Has not classic oncology, founded before all else on the concept of mutation, been overtaken by the emergence of new toxicological paradigms?
I would certainly not say that the concept of mutation [of a cell – LeM] has been, one way or another, made obsolete by recent advances in the understanding of molecular mechanisms facilitating cancer. Cancers are to the contrary characterized by a large number of mutations.
I would further say that the discovery of new “events” at the molecular or cellular level which lead to the development of a cancer come with and complement the fundamental work undertaken on mutations and offer fantastic opportunities to study the prevention, the early detection and treatment of this illness.
It is very stimulating to witness the arrival of new tools for the investigation of different “events” – as for example epigenetic modifications [certain changes in DNA or in the genetic environment – LeM] which may be produced among populations.
One of the critical challenges with which we are confronted is to understand how, beyond the induction of mutations, environmental or behavioral factors have an impact on the risk of developing cancer. This information is fundamental for prevention and early detection and has been until the present time largely neglected, compared to other domains of cancer research.

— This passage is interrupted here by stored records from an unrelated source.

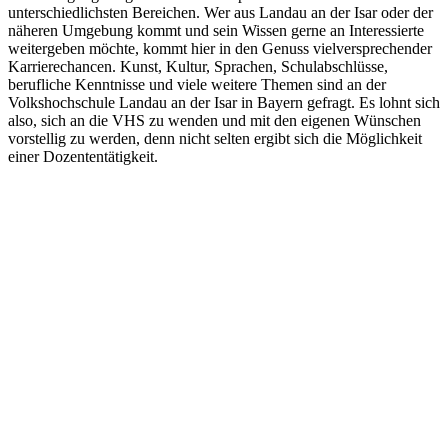
unterschiedlichsten Bereichen. Wer aus Landau an der Isar oder der
näheren Umgebung kommt und sein Wissen gerne an Interessierte
weitergeben möchte, kommt hier in den Genuss vielversprechender
Karrierechancen. Kunst, Kultur, Sprachen, Schulabschlüsse,
berufliche Kenntnisse und viele weitere Themen sind an der
Volkshochschule Landau an der Isar in Bayern gefragt. Es lohnt sich
also, sich an die VHS zu wenden und mit den eigenen Wünschen
vorstellig zu werden, denn nicht selten ergibt sich die Möglichkeit
einer Dozententätigkeit.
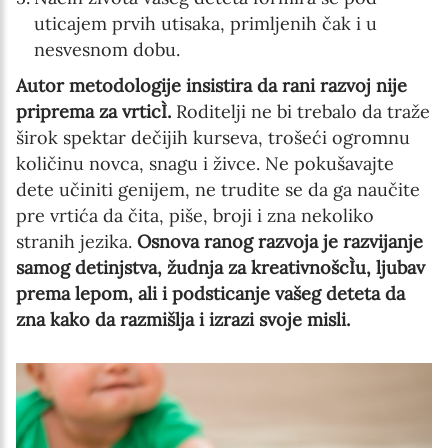
uticajem prvih utisaka, primljenih čak i u
nesvesnom dobu.
Autor metodologije insistira da rani razvoj nije
priprema za vrticÌ.
Roditelji ne bi trebalo da traže
širok spektar dečijih kurseva, trošeći ogromnu
količinu novca, snagu i živce. Ne pokušavajte
dete učiniti genijem, ne trudite se da ga naučite
pre vrtića da čita, piše, broji i zna nekoliko
stranih jezika.
Osnova ranog razvoja je razvijanje
samog detinjstva, žudnja za kreativnošcÌu, ljubav
prema lepom, ali i podsticanje vašeg deteta da
zna kako da razmišlja i izrazi svoje misli.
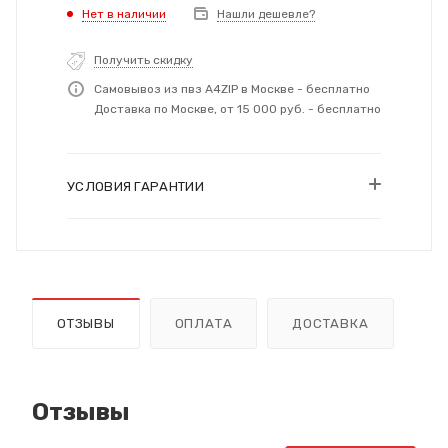
Нет в наличии
Нашли дешевле?
Получить скидку
Самовывоз из пвз A4ZIP в Москве - бесплатно
Доставка по Москве, от 15 000 руб. - бесплатно
УСЛОВИЯ ГАРАНТИИ
ОТЗЫВЫ
ОПЛАТА
ДОСТАВКА
Отзывы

Has not the epidemiology of cancer arrived at a limit, in fact, at the current time, on the effects of environmental factors – as, for example, exposure to toxic chemicals – during critical periods of development such as fetal, perinatal, adolescence – which may, in the majority of cases, be accounted for?
Take care: it would be a mistake to believe that exposure during adult life might be without importance or necessarily less important than exposure during the perinatal period. However, epidemiology must certainly consider life taken as a whole and must measure exposure during all periods of life, as accurately as possible, while using the most feasible instruments, such as questionnaires, environmental measurements or biological markers, for example.
I do not think that exposure during adolescence or in the period around birth cannot be measured, but I recognize that to obtain accurate measurements is certainly a challenge to the extent that the exposure occurred in the past. The encouraging news is that new scientific developments will permit meeting this challenge.
What are they?
I will cite two: The first is that certain environmental exposures leave a molecular “tattoo” in DNA – in the blood cells, or in the tumor itself, for example – that can be detected many years after expression. This allows the beginning of an opening of a window into the past.
The second is that there are in the world a large number of recruited individuals from mother-father-children cohorts, who provide biological samples. In these studies it is possible to link exposures in the perinatal period with changes in the biology of the child.
One might then interpret these observations in connection with abnormalities of cellular or molecular function observed later in life. There again, this will allow the establishment of a bridge between an event that occurred early in life and its consequences much later.
This is Bill Spurlin’s translation of an interview given by Dr Christopher Wild to Le Monde, published here without objection from the IARC.